In the aftermath stirring from the recent commission settlement from the National Association of Realtors (NAR), the impact on veterans, such as myself, looms large. Having served as an infantryman in the US Army, I, like many other veterans, turned to VA financing as a useful benefit in navigating the complex journey of homeownership. It’s a path filled with its own battles, yet it promises the peace of a home of our own.

Veteran sitting on front steps of her home

Unique Challenges to VA buyers

However, this new shift in real estate practices — where buyers might now be forced to pay their agent’s commission — threatens to upend this promise for entry-level buyers, especially veterans. Legally, veterans are prohibited from shouldering any commission costs in a VA loan transaction. This isn’t just a bump in the road; it’s a blockade, potentially leaving veterans sidelined in the housing market unless there’s a change in the laws that govern our benefits.

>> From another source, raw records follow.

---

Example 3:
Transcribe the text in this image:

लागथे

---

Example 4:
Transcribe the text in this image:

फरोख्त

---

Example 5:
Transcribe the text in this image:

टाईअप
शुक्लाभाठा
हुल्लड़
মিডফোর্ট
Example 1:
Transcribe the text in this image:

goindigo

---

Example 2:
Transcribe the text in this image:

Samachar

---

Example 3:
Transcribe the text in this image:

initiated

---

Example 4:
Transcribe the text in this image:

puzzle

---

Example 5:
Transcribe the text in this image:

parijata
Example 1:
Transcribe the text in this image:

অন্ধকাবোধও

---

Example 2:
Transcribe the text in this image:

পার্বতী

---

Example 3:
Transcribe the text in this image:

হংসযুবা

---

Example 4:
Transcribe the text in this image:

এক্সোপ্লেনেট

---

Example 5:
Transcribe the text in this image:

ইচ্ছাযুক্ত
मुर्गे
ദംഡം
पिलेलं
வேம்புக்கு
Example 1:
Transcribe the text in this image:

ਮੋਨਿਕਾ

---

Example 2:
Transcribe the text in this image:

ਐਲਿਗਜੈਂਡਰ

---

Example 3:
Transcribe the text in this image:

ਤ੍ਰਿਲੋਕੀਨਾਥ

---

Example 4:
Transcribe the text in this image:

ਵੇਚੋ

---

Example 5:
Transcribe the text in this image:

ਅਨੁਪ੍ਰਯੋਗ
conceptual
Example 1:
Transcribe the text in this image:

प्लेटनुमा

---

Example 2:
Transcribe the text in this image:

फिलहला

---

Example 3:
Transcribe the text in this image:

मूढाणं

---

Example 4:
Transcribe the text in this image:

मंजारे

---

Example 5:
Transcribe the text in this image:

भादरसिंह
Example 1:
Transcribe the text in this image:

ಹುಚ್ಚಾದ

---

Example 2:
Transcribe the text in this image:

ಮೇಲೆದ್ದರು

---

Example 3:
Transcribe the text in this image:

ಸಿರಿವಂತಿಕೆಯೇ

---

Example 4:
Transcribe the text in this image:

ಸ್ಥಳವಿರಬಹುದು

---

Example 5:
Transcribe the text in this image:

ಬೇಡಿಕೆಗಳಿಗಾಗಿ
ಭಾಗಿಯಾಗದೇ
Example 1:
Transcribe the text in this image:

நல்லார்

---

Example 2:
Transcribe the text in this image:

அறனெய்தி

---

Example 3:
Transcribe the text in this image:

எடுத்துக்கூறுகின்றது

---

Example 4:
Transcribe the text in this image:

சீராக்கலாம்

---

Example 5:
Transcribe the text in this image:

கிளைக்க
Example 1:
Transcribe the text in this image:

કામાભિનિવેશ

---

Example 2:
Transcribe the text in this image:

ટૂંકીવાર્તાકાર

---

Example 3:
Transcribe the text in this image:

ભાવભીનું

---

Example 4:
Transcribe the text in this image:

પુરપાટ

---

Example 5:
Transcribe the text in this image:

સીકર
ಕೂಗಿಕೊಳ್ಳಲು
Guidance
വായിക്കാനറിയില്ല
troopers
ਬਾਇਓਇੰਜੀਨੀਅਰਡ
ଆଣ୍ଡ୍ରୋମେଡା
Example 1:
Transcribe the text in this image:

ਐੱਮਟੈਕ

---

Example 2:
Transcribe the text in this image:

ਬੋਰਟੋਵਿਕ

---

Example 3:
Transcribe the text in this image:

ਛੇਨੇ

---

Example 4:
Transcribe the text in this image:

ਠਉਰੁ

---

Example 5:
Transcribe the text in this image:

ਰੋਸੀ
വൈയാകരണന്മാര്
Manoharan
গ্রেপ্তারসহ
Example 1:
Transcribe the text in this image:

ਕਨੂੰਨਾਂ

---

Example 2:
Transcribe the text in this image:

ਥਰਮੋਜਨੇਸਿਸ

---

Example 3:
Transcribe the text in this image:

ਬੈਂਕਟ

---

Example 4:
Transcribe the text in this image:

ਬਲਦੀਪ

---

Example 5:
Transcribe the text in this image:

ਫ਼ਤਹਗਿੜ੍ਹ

The heart of VA financing is its accessibility and affordability, designed to reward the service of military personnel by providing a tangible pathway to homeownership. But with this unexpected twist, that pathway seems narrower and filled with more hurdles that could keep us from crossing the threshold into homeownership.

Preserving our Values and Priorities

As a recent beneficiary of VA financing, purchasing my move-up home and settling into a new neighborhood with my family, the thought that future veterans might be denied this opportunity is disheartening. This issue cuts deeper than policy; it’s about ensuring that those who’ve served are not barred from the benefits they’ve earned.

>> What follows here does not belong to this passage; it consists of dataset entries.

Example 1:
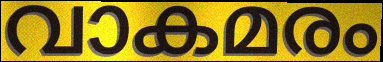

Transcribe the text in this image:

വാകമരം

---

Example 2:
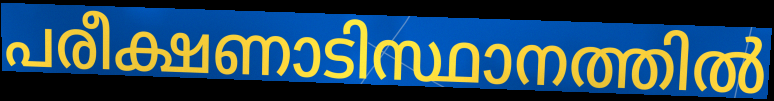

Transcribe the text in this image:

പരീക്ഷണാടിസ്ഥാനത്തിൽ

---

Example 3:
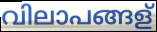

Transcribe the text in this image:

വിലാപങ്ങള്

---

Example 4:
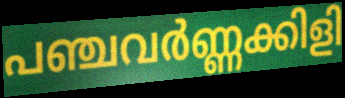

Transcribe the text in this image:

പഞ്ചവർണ്ണക്കിളി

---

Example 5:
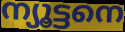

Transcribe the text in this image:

ന്യൂട്ടനെ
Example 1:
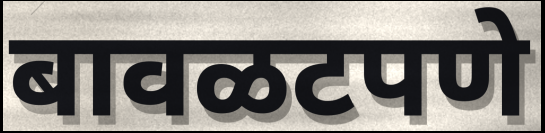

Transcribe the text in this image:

बावळटपणे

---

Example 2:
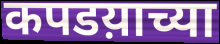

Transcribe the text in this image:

कपडय़ाच्या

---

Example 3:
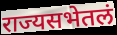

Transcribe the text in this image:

राज्यसभेतलं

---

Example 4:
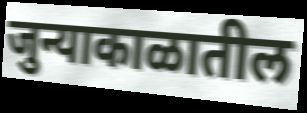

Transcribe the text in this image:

जुन्याकाळातील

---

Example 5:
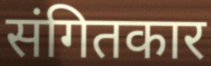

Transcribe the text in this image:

संगितकार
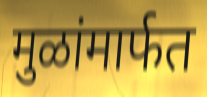
मुळांमार्फत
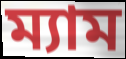
ম্যাম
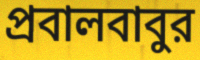
প্রবালবাবুর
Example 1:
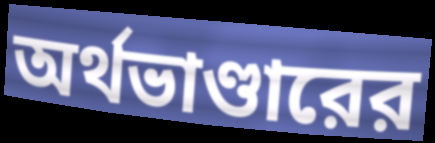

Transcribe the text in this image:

অর্থভাণ্ডারের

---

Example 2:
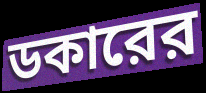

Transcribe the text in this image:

ডকারের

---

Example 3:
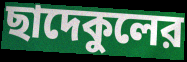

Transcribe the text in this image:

ছাদেকুলের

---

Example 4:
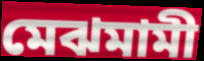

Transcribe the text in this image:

মেঝমামী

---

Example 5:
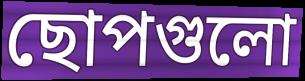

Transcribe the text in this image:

ছোপগুলো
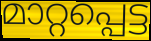
മാറ്റപ്പെട്ട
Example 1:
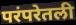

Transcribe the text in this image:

परंपरेतली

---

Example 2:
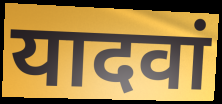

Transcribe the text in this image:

यादवां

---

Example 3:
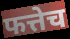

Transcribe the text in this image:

फत्तेच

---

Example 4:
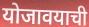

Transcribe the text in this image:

योजावयाची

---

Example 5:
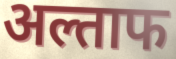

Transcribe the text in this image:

अल्ताफ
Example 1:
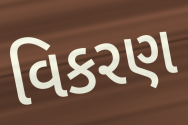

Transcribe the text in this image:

વિકરણ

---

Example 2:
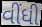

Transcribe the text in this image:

વીંધી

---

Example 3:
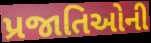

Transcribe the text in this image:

પ્રજાતિઓની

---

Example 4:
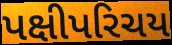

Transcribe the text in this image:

પક્ષીપરિચય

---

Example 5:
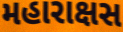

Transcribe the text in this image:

મહારાક્ષસ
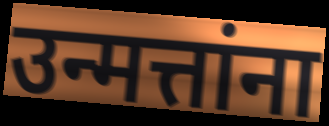
उन्मत्तांना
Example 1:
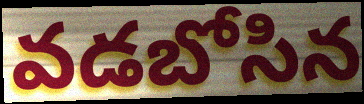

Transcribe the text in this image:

వడబోసిన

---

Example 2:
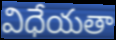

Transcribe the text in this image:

విధేయతా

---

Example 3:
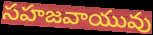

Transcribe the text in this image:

సహజవాయువు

This moment calls for a collective reassessment of our values and commitments. Are we more concerned with sellers paying less commission in order to keep as much of their whopping 334% price appreciation over the last 12 years? Or are we more concerned with keeping the dream of homeownership alive, attainable and accessible, especially to those trying to grab the first rung of the ownership ladder? Placing the onus of commission squarely on the buyer’s shoulders, just as they’re trying to come up with down payments, escrow, title, etc. has a direct negative impact on affordability. We must advocate for solutions that keep the dream of homeownership accessible to all who’ve served, ensuring that the sacrifices made in uniform translate into security and stability on the home front.

Adapt and Overcome

Veterans are used to overcoming obstacles. It’s what we do. As we move forward, many more twists and turns will be brought to light. The implications of these changes are far-reaching and the dust has yet to settle. This view into the direct impact on veterans is just a small example of other problems yet to be identified. It’s crucial to bridge these gaps in understanding with thoughtful advocacy and prompt legal adjustments. The dream of homeownership for veterans and for all people trying to attain the American Dream should not be diminished by shortsighted lawsuits and unforeseen legal barriers.